I sat down on the plasticky chair, and I had never sat in anything more comfortable.
“I’ve been studying your reaction to this room,’ said Llywarch. “Naturally, you don’t rightly know what to make of it. I brought you here first to prepare you.”
“For what?” I said.
“It’s hard for you to realise that you are in a very different age from the one that you lived in. You’ll find that life is different from how it was in your days. The buildings will be different, the clothes different – even the atmosphere will be different. Try to relax completely, and take everything quietly as it comes – just as if you were in a dream. If you let everything shock you and disturb you, then in three or four days you’ll be a wreck, suffering from the disease of those who break through the curtain of time.
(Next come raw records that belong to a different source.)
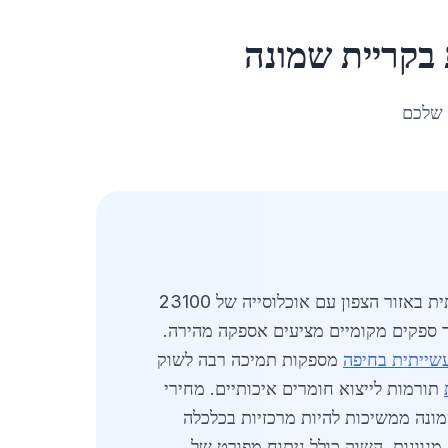
ב
קריית שמונה
 שלכם
מעודכן לאפריל 2026. שוק מתכות לבנייה תעשייתית בקריית שמונה מציג ביקוש גובר בשל התפתחות תעשייתית באזור הצפון עם אוכלוסייה של 23100
ם לטון ומחירי אלומיניום מגיעים ל-12000 שקלים לטון כאשר ספקים מקומיים מציעים אספקה מהירה.
שייתית בחיפה
מספקות תמיכה רבה לשוק
תורמות לייצוא חומרים איכותיים. מחירי
ה תעשייתית בקריית שמונה ממשיכות להיות מרכזיות בכלכלה
גוונות. השוק כולל ניתוח מפורט של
Will you do as I suggest?”
“I’ll try, Dr. Llywarch. But… I don’t want to be here for three or four days. I want to go back…”
“Whenever you want,” said Dr. Llywarch.
“Can you send me back?”
“Easily. We helped you to come here tonight, helping Dr. Heinkel to transfer you. If it weren’t for my efforts here, perhaps Dr. Heinkel’s experiment would have been a failure. It will be easier to send you back – thanks to the machine.”
I let go a sigh of relief.
“Forgive me for asking… What is your work, Dr. Llywarch?”
“Professor of Superdynamics in the University. If you’re interested, I’ll show you the college and the laboratories tomorrow.”
“I’d like to see them.”
Llywarch rose.
“Dear Mr. Powell, you need to eat. My wife is waiting for us. Come.”